À semelhança do que já tinha acontecido com a C 300 de Station que experimentámos há algum tempo, o Mercedes-Benz GLC 300 de 4MATIC é uma leitura muito particular do que deve ser um híbrido de carregamento externo.
E há um motivo claro para isso: a Mercedes-Benz continua a ser a única marca a insistir num híbrido de carregamento externo com motor Diesel. Perante esta opção, a pergunta impõe-se: será que faz sentido eletrificar um Diesel ou será mais sensato seguir o caminho da maioria e deixar esta solução para trás?
Antes de tirarmos ilações, convém notar que, tal como noutras propostas semelhantes da marca alemã, quase nada “denuncia” que esta é a variante híbrida - há a tomada de carregamento, alguns emblemas discretos e pouco mais. Posto isto, o GLC mantém, na minha opinião, um visual atual, mesmo tendo sido lançado em 2015.
O melhor de dois mundos
Como já tinha referido quando conduzi a Mercedes-Benz C 300 de Station, a aposta em híbridos de carregamento externo com motor Diesel permite, pelo menos em teoria, juntar o melhor de dois universos.
Por um lado, mantém-se a possibilidade de obter consumos tipicamente baixos de um Diesel quando é preciso enfrentar viagens longas; por outro, existe a opção de circular em modo 100% elétrico em contexto urbano, especialmente nos centros das cidades.
Em comparação com a sua “irmã”, o GLC 300 de aparenta contar com uma gestão de carga mais eficaz, o que ajuda a estender a autonomia em modo 100% elétrico para muito perto dos 42 km anunciados, em utilização real e sem grandes preocupações.
Para isso contribui bastante a oferta (generosa) de modos de condução - do “Sport+” aos modos “Elétrico” e “Eco”, no total são sete - que fazem com que este Mercedes-Benz GLC 300 de 4MATIC mude de registo com a facilidade de um “camaleão”, adequando-se a diferentes cenários e estilos.
Assim, tanto conseguimos “espremer” os 306 cv de potência máxima combinada (o suficiente para fazer os seus 2125 kg parecerem menos do que são), como é possível chegar a médias tão baixas como 5,5 l/100 km em autoestrada. Aqui, a caixa automática de nove relações tem um papel importante, ao permitir rolar a 120 km/h com o motor a 1500 rpm.
Ainda sobre autoestrada, é precisamente aí que este Mercedes-Benz mais se destaca: conforto, isolamento e estabilidade estão num patamar de referência. A nota menos positiva é a ausência de equipamentos como o regulador de velocidade adaptativo, o assistente de manutenção na faixa ou o leitor de sinais de trânsito.

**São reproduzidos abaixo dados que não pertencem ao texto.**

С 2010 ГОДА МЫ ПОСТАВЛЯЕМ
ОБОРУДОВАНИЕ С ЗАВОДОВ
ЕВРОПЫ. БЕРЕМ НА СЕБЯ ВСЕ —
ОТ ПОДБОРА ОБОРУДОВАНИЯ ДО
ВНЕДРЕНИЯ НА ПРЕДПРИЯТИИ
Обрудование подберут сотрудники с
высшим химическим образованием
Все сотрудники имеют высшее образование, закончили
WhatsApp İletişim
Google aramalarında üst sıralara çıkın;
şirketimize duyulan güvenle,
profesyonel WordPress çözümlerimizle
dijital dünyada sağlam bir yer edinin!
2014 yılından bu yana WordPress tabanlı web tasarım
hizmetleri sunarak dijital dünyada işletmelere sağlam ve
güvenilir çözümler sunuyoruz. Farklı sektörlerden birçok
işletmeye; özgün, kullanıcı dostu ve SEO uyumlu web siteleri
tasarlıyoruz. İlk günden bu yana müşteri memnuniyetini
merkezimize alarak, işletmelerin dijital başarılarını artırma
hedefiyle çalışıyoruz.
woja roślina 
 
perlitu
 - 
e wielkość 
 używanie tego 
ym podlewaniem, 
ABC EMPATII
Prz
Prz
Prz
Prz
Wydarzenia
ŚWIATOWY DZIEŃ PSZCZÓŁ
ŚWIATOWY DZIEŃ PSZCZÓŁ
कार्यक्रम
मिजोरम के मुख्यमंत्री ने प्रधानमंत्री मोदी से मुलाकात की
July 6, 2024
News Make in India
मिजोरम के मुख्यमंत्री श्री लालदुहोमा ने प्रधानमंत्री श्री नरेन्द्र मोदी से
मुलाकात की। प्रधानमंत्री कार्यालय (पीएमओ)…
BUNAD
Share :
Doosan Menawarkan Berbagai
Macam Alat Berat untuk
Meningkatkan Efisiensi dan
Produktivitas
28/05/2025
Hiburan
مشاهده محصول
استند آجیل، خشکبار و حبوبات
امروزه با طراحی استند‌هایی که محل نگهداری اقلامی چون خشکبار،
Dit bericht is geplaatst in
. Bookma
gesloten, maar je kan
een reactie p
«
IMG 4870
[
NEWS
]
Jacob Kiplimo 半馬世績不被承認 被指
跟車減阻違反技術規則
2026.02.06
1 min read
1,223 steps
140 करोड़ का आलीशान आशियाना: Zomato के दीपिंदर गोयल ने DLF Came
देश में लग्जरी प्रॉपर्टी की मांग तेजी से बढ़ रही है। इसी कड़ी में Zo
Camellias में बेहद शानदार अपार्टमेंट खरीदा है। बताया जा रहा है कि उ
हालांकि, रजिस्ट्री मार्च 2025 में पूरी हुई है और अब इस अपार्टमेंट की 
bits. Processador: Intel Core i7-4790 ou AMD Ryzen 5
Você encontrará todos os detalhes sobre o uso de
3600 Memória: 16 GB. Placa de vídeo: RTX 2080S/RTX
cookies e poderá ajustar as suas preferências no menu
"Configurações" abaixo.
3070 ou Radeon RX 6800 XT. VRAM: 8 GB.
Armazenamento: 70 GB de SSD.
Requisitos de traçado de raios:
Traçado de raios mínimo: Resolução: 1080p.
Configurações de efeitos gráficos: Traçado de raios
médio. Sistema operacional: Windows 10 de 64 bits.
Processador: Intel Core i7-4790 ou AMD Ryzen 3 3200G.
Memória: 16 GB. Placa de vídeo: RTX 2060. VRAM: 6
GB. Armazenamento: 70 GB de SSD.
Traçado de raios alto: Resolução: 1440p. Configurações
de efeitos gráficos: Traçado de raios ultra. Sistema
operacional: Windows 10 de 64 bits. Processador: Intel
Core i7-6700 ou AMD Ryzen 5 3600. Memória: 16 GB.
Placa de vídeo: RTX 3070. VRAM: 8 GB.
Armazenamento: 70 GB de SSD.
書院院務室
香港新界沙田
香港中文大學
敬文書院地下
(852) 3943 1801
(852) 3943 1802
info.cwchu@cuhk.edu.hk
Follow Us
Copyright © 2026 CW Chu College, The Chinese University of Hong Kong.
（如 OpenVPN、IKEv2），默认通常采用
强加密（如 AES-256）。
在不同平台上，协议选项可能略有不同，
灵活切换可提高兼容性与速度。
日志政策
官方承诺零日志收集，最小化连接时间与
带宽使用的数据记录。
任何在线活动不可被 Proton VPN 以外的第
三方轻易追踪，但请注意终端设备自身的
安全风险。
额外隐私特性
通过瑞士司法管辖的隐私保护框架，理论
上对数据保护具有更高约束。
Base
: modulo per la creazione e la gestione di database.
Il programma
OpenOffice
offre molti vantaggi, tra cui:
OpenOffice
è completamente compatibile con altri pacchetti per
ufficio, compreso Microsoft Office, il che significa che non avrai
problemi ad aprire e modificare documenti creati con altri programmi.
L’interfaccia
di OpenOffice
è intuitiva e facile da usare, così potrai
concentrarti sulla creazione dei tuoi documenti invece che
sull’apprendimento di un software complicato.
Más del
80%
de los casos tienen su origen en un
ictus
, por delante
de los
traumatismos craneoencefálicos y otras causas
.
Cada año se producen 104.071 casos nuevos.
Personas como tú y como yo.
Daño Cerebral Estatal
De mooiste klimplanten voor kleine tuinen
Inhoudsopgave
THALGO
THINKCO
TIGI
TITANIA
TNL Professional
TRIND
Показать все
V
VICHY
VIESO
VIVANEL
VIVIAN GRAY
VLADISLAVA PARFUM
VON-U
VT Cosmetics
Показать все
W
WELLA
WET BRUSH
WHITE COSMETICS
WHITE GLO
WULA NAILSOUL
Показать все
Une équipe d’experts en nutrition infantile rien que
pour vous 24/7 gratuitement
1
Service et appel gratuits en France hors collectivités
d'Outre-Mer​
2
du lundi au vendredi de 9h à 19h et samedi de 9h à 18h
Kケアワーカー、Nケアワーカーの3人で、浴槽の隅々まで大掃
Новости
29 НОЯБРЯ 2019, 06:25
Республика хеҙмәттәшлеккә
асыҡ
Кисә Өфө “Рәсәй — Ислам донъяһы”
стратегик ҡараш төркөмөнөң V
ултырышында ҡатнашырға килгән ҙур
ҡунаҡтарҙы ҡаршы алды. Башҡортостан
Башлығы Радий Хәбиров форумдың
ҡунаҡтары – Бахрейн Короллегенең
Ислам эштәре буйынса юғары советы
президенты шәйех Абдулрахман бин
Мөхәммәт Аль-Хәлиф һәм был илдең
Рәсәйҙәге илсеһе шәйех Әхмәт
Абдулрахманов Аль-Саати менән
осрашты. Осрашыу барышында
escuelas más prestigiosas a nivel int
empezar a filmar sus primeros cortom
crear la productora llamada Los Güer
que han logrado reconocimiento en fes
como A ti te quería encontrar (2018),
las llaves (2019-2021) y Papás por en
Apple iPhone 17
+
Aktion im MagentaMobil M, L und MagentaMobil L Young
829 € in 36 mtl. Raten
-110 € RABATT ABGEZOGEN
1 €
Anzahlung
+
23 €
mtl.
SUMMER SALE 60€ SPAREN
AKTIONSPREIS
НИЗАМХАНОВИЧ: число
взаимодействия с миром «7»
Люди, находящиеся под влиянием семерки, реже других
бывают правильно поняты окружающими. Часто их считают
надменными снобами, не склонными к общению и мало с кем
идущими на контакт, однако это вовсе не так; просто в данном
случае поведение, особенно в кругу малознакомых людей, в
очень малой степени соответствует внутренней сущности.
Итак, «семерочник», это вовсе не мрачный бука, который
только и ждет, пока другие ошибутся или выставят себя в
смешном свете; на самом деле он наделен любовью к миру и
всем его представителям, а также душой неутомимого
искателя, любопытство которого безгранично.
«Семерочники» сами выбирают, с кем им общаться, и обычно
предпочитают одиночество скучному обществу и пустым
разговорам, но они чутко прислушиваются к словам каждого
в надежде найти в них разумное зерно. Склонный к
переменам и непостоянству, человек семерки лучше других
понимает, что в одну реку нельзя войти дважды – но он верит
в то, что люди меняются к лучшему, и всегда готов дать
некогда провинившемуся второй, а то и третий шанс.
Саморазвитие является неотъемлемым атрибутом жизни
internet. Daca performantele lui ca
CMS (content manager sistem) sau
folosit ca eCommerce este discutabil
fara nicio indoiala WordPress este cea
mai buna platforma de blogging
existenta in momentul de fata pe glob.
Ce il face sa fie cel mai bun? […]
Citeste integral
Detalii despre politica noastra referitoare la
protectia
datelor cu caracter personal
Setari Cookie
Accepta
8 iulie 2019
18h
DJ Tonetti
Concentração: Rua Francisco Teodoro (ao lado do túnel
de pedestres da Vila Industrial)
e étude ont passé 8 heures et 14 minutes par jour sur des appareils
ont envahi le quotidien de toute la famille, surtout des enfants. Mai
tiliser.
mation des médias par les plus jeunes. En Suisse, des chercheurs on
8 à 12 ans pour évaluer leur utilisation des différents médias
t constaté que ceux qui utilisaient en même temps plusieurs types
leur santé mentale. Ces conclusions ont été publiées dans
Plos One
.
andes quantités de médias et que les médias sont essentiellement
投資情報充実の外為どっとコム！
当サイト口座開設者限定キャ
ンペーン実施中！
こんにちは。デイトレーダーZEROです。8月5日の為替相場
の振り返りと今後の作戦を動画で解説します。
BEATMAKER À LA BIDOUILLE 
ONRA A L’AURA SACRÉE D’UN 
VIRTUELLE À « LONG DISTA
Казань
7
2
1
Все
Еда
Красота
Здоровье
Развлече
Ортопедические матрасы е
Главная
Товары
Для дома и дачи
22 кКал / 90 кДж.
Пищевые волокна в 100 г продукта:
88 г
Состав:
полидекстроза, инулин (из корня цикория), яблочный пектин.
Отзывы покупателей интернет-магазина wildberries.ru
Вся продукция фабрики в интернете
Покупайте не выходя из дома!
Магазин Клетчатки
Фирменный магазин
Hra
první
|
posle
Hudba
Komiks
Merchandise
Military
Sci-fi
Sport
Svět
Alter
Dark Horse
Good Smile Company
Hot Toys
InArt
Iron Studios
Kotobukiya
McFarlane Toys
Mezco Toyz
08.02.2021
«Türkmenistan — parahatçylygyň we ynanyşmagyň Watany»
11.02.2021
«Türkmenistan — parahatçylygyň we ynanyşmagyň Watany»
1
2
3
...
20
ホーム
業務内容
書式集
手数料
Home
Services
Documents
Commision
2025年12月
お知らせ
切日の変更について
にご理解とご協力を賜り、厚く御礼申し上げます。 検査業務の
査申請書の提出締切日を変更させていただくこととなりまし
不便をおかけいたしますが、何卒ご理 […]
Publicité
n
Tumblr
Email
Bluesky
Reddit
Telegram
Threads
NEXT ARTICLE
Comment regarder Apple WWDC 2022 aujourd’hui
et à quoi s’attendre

No que toca à dinâmica, percebe-se rapidamente que este SUV familiar foi pensado sobretudo para privilegiar o conforto. Seguro e estável, o Mercedes-Benz GLC 300 de 4MATIC não consegue esconder totalmente a massa nas transferências de peso e, embora a direção seja precisa e direta, falta-lhe a acutilância que, por exemplo, encontramos num BMW X3.
Tipicamente Mercedes-Benz
Se existe algo que surpreende no interior do Mercedes-Benz GLC 300 de 4MATIC, é mesmo o isolamento acústico. A sensação é a de seguirmos dentro de um casulo acolhedor, onde o silêncio só é interrompido quando decidimos pedir (muito) ao motor Diesel.
Como seria expectável, a perceção de robustez está em bom nível (a ausência de ruídos parasitas confirma-o), tal como a ergonomia (as teclas de atalho facilitam bastante a navegação no completo sistema de infoentretenimento). Além disso, a qualidade e agradabilidade dos materiais utilizados colocam este SUV entre as referências do segmento neste capítulo.
Em termos de habitabilidade, dois adultos viajam com folga atrás; já a bagageira é onde esta versão híbrida de carregamento externo “passa a fatura”. Para acomodar as baterias de 13,5 kWh, a capacidade desce dos 550 litros dos restantes GLC para apenas 395 litros.
É o carro certo para si?
A estratégia de apostar em híbridos de carregamento externo com motor Diesel parece talhada para quem “devora” quilómetros todos os dias, entre autoestrada e cidade. Se esse é o seu cenário, este GLC pode perfeitamente encaixar no que procura.
Confortável, seguro e até económico, o SUV alemão beneficia ainda da tração integral quando é preciso lidar com pisos degradados ou com condições meteorológicas mais exigentes, fazendo da qualidade global uma das suas principais “armas”.
Do lado oposto da balança, há uma bagageira mais pequena (imposta pela integração das baterias) e uma lista de equipamento onde faltam sistemas de apoio à condução que seria expectável encontrar num modelo cujo preço base começa nos 67 500 euros e que, no caso da unidade ensaiada, chegava aos 84 310 euros.